Seven years later, in 2020, Australia had the lengthiest season of climate-driven wildfires, the intensity of which the The New York Times described in a breathtaking headline as “an atomic bomb.” For the first time in its history, Australia issued a “compulsory call-out” of its Defense Force Reserve Brigades, and deployed thousands of soldiers, sailors, and airmen to battle the raging fires and help evacuations. Yet the Australian military alone was no match for the blazes. Seventy countries, including Canada, New Zealand, Singapore, and the United States, offered assistance. The economic cost of fires was put at $103 billion. Worst of all, 1 billion animals were burned to death in this climate-fueled inferno.
The Asia-Pacific is set to see the economic tab of climatic disasters double to $1.4 trillion a year (which is 4.2% of regional GDP). By the middle of the 21st century, the global toll of climate-driven calamities will reach $38 trillion a year. How ironic it is that 200 world leaders at the climate summit (COP29) in Baku, Azerbaijan this November, will be fighting tooth and nail to commit the least possible amount to the $100 billion global climate fund, which is basically a cleanup cost of climate change. Yet they have no remorse in having future generations pay $38 trillion a year as a penalty for climate breakdown. The cost of all wars, including world wars, fought in the 20th century is not nearly as much as this amount.

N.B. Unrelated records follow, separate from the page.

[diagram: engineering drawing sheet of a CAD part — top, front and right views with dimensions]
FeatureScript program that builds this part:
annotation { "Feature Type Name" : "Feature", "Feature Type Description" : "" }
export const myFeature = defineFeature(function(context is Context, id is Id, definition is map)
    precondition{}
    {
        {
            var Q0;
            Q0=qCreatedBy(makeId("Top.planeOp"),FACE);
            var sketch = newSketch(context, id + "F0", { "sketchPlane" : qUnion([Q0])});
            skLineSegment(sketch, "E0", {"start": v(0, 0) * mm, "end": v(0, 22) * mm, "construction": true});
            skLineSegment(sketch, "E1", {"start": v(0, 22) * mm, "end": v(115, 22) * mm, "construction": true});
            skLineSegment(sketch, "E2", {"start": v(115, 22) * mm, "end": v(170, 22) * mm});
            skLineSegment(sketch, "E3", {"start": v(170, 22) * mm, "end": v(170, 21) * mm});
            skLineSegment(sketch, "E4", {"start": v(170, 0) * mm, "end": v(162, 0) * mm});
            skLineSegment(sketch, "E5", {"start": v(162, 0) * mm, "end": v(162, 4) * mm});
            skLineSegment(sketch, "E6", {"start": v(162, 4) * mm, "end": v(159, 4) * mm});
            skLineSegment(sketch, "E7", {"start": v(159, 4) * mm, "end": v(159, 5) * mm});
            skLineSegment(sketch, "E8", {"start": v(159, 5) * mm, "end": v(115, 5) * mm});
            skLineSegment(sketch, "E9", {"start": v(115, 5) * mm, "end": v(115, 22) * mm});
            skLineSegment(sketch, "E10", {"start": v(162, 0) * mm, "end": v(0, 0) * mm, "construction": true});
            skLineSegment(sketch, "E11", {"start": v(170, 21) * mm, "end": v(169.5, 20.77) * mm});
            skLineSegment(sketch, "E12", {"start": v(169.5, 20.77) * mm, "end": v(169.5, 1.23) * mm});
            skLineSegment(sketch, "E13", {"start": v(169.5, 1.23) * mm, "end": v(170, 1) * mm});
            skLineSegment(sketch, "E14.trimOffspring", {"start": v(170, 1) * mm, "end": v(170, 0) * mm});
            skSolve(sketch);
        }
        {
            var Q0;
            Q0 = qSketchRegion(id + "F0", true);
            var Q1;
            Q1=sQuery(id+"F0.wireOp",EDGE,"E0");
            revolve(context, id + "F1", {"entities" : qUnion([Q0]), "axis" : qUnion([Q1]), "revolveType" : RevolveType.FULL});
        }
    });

It is, however, heartening that the climate envoy John Podesta has announced U.S. support for Azerbaijan’s initiative of the New Collective Quantified Goal on climate finance. In a U.S.-China Working Group meeting in Beijing in September, Podesta urged China to support this initiative. Both will cohost a summit of world leaders assembled at COP29 to urge more aggressive cuts in greenhouse gas emissions. In all of this, climate change is defining itself in geopolitics.